Reverend Barber provides a model of how religious and theological language can once again be tethered to liberal politics, but it is important to keep in mind that such language is not just for overtly religious people. It can be used by and for agnostic women and men as well.

Sociologist Philip Gorski makes this point in his call to resurrect American civil religion in his book American Covenant: A History of Civil Religion from the Puritans to the Present. “Civil religion” in this context refers to the unified collection of symbols and concepts – such as the Declaration of Independence, the Constitution, the Gettysburg Address – that can be invoked as markers of American identity by citizens of any faith or no faith at all.
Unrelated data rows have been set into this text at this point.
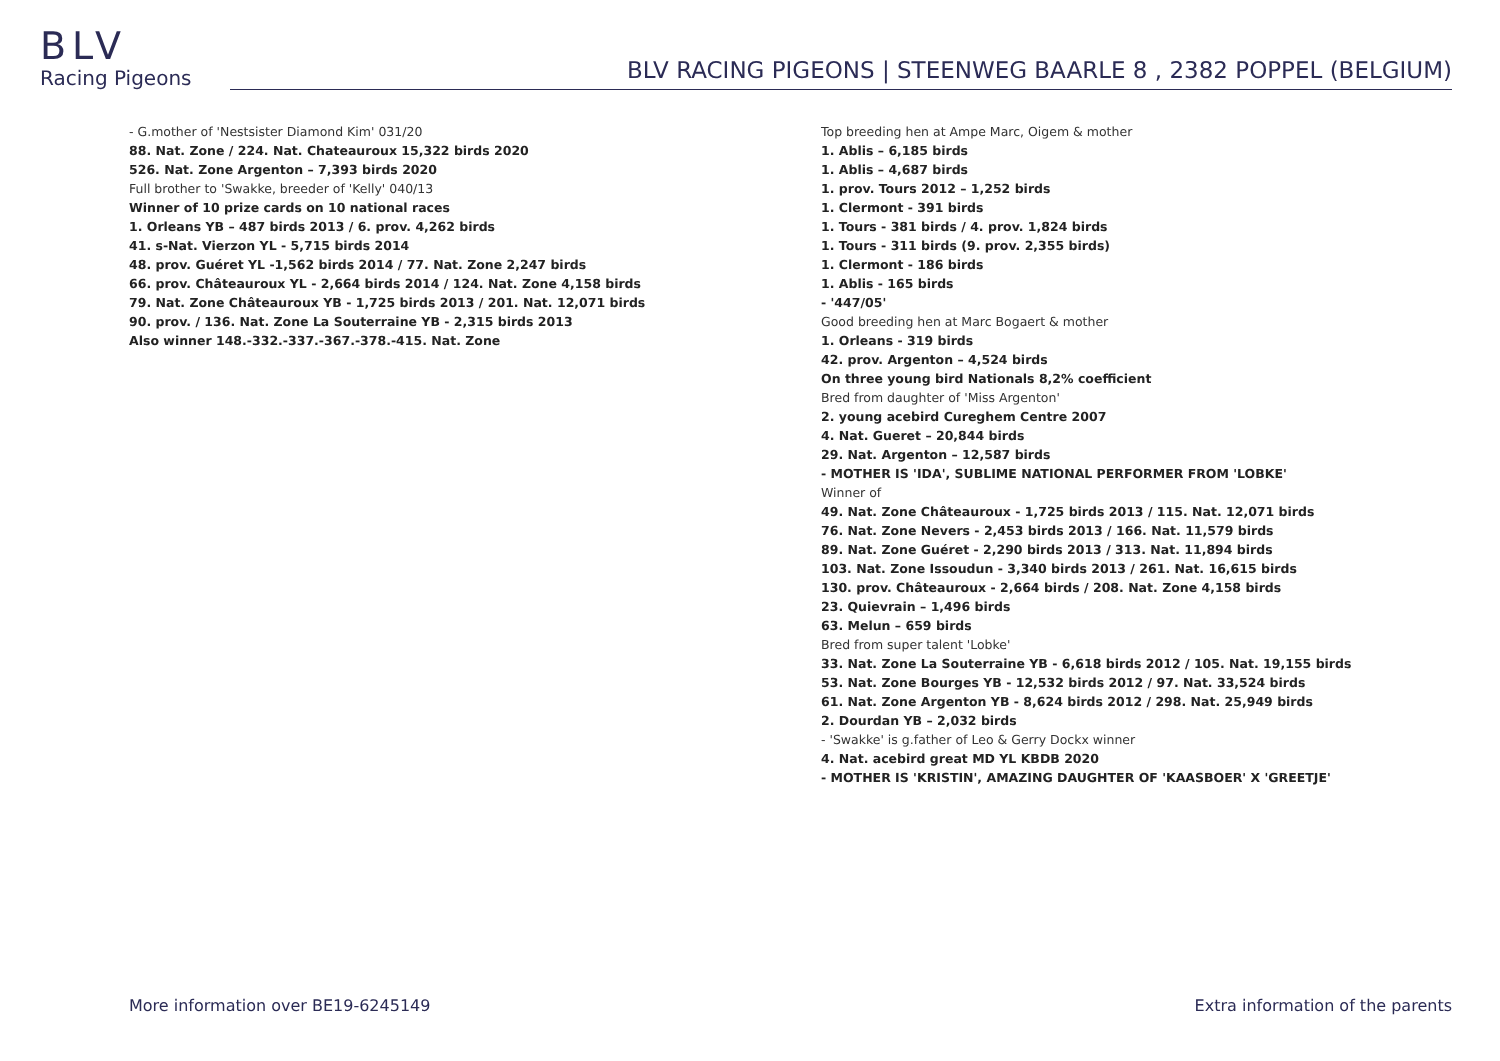BLV
Racing Pigeons
BLV RACING PIGEONS | STEENWEG BAARLE 8 , 2382 POPPEL (BELGIUM)
- G.mother of 'Nestsister Diamond Kim' 031/20
88. Nat. Zone / 224. Nat. Chateauroux 15,322 birds 2020
526. Nat. Zone Argenton – 7,393 birds 2020
Full brother to 'Swakke, breeder of 'Kelly' 040/13
Winner of 10 prize cards on 10 national races
1. Orleans YB – 487 birds 2013 / 6. prov. 4,262 birds
41. s-Nat. Vierzon YL - 5,715 birds 2014
48. prov. Guéret YL -1,562 birds 2014 / 77. Nat. Zone 2,247 birds
66. prov. Châteauroux YL - 2,664 birds 2014 / 124. Nat. Zone 4,158 birds
79. Nat. Zone Châteauroux YB - 1,725 birds 2013 / 201. Nat. 12,071 birds
90. prov. / 136. Nat. Zone La Souterraine YB - 2,315 birds 2013
Also winner 148.-332.-337.-367.-378.-415. Nat. Zone
Top breeding hen at Ampe Marc, Oigem & mother
1. Ablis – 6,185 birds
1. Ablis – 4,687 birds
1. prov. Tours 2012 – 1,252 birds
1. Clermont - 391 birds
1. Tours - 381 birds / 4. prov. 1,824 birds
1. Tours - 311 birds (9. prov. 2,355 birds)
1. Clermont - 186 birds
1. Ablis - 165 birds
- '447/05'
Good breeding hen at Marc Bogaert & mother
1. Orleans - 319 birds
42. prov. Argenton – 4,524 birds
On three young bird Nationals 8,2% coefficient
Bred from daughter of 'Miss Argenton'
2. young acebird Cureghem Centre 2007
4. Nat. Gueret – 20,844 birds
29. Nat. Argenton – 12,587 birds
- MOTHER IS 'IDA', SUBLIME NATIONAL PERFORMER FROM 'LOBKE'
Winner of
49. Nat. Zone Châteauroux - 1,725 birds 2013 / 115. Nat. 12,071 birds
76. Nat. Zone Nevers - 2,453 birds 2013 / 166. Nat. 11,579 birds
89. Nat. Zone Guéret - 2,290 birds 2013 / 313. Nat. 11,894 birds
103. Nat. Zone Issoudun - 3,340 birds 2013 / 261. Nat. 16,615 birds
130. prov. Châteauroux - 2,664 birds / 208. Nat. Zone 4,158 birds
23. Quievrain – 1,496 birds
63. Melun – 659 birds
Bred from super talent 'Lobke'
33. Nat. Zone La Souterraine YB - 6,618 birds 2012 / 105. Nat. 19,155 birds
53. Nat. Zone Bourges YB - 12,532 birds 2012 / 97. Nat. 33,524 birds
61. Nat. Zone Argenton YB - 8,624 birds 2012 / 298. Nat. 25,949 birds
2. Dourdan YB – 2,032 birds
- 'Swakke' is g.father of Leo & Gerry Dockx winner
4. Nat. acebird great MD YL KBDB 2020
- MOTHER IS 'KRISTIN', AMAZING DAUGHTER OF 'KAASBOER' X 'GREETJE'
More information over BE19-6245149 Extra information of the parents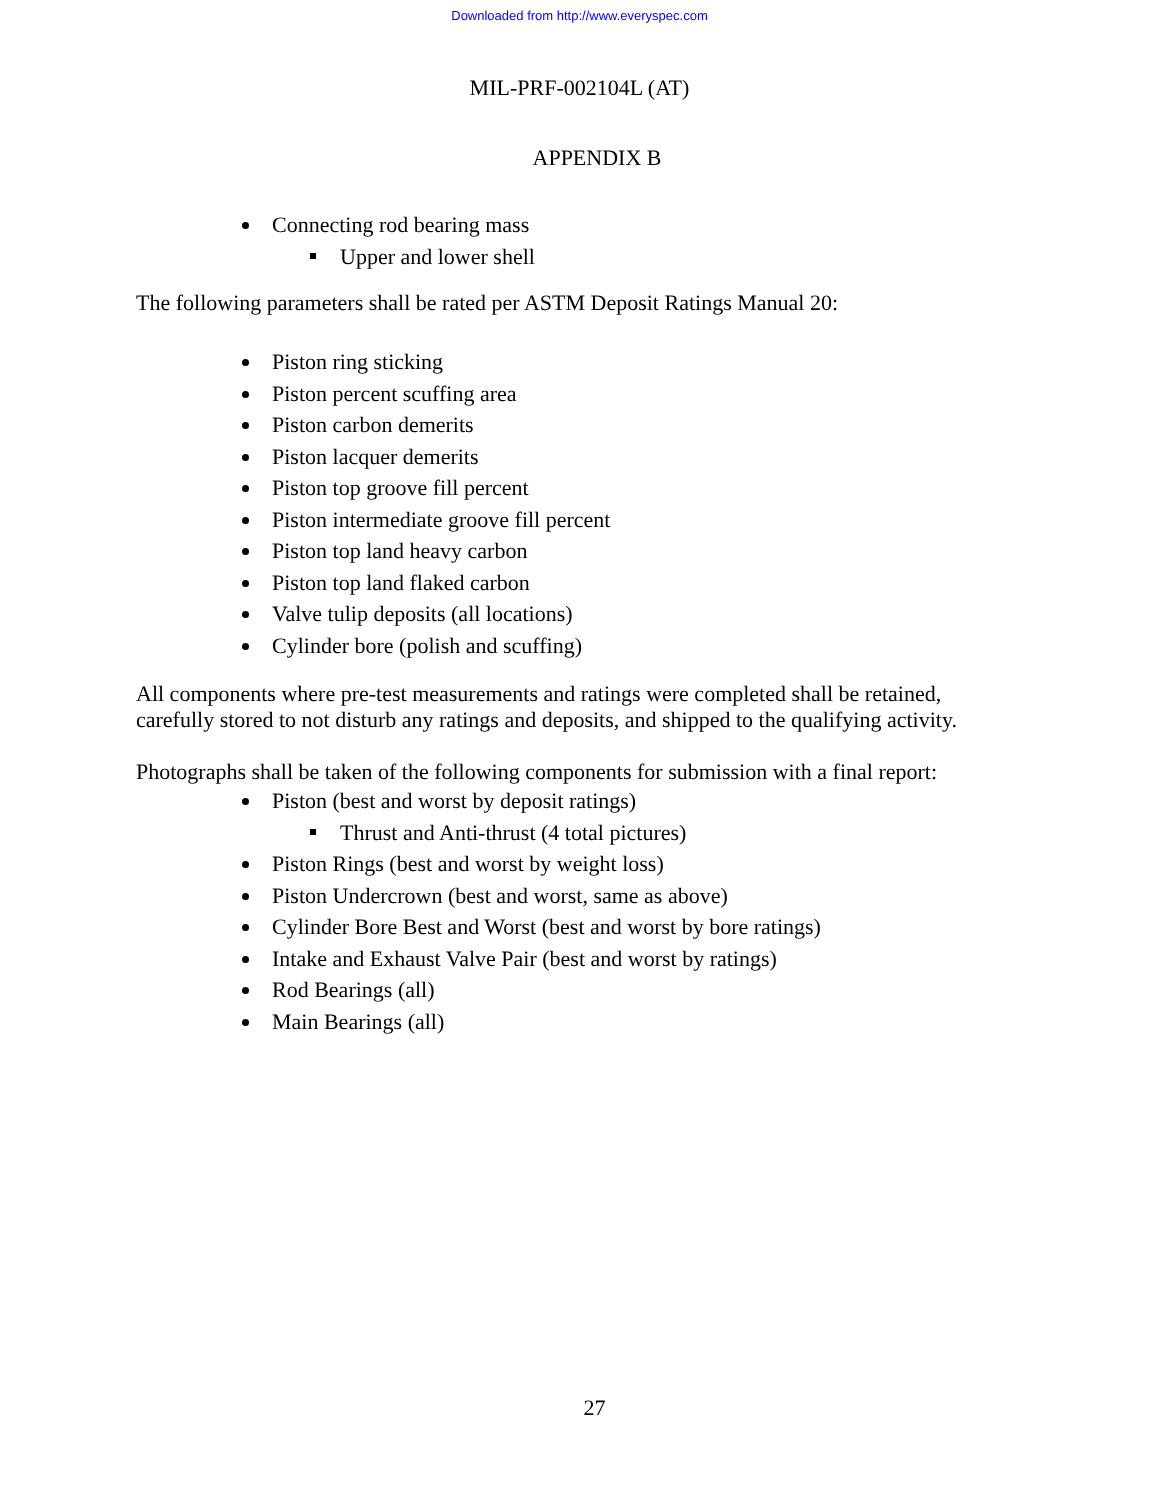Downloaded from http://www.everyspec.com
MIL-PRF-002104L (AT)
APPENDIX B
Connecting rod bearing mass
Upper and lower shell
The following parameters shall be rated per ASTM Deposit Ratings Manual 20:
Piston ring sticking
Piston percent scuffing area
Piston carbon demerits
Piston lacquer demerits
Piston top groove fill percent
Piston intermediate groove fill percent
Piston top land heavy carbon
Piston top land flaked carbon
Valve tulip deposits (all locations)
Cylinder bore (polish and scuffing)
All components where pre-test measurements and ratings were completed shall be retained, carefully stored to not disturb any ratings and deposits, and shipped to the qualifying activity.
Photographs shall be taken of the following components for submission with a final report:
Piston (best and worst by deposit ratings)
Thrust and Anti-thrust (4 total pictures)
Piston Rings (best and worst by weight loss)
Piston Undercrown (best and worst, same as above)
Cylinder Bore Best and Worst (best and worst by bore ratings)
Intake and Exhaust Valve Pair (best and worst by ratings)
Rod Bearings (all)
Main Bearings (all)
27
Gorski shows how trans-sectarian understandings of American nationhood have provided unifying themes in the past, and suggests how similar ideas could be used today to unify various strands of identity and class politics into a more cohesive whole, expressed in a reinvigorated American civil religion.

My concept of “covenantal nationhood” builds on this approach. By formulating a language of “covenant,” I argue, the left can define Americanness as a shared commitment to core values and beliefs – a very different way of understanding what makes Americans special in a way very different from the right’s focus on ethnicity and race. By calling for a new American “covenant,” progressive politicians can evoke past movements like the New Deal and the Great Society and invoke the emotive and symbolic power of civil religion for today’s and tomorrow’s progressive struggles. The ongoing fight for a more inclusive and just America is must be waged on behalf of the marginalized among all Americans, who stand to benefit together in body and spirit.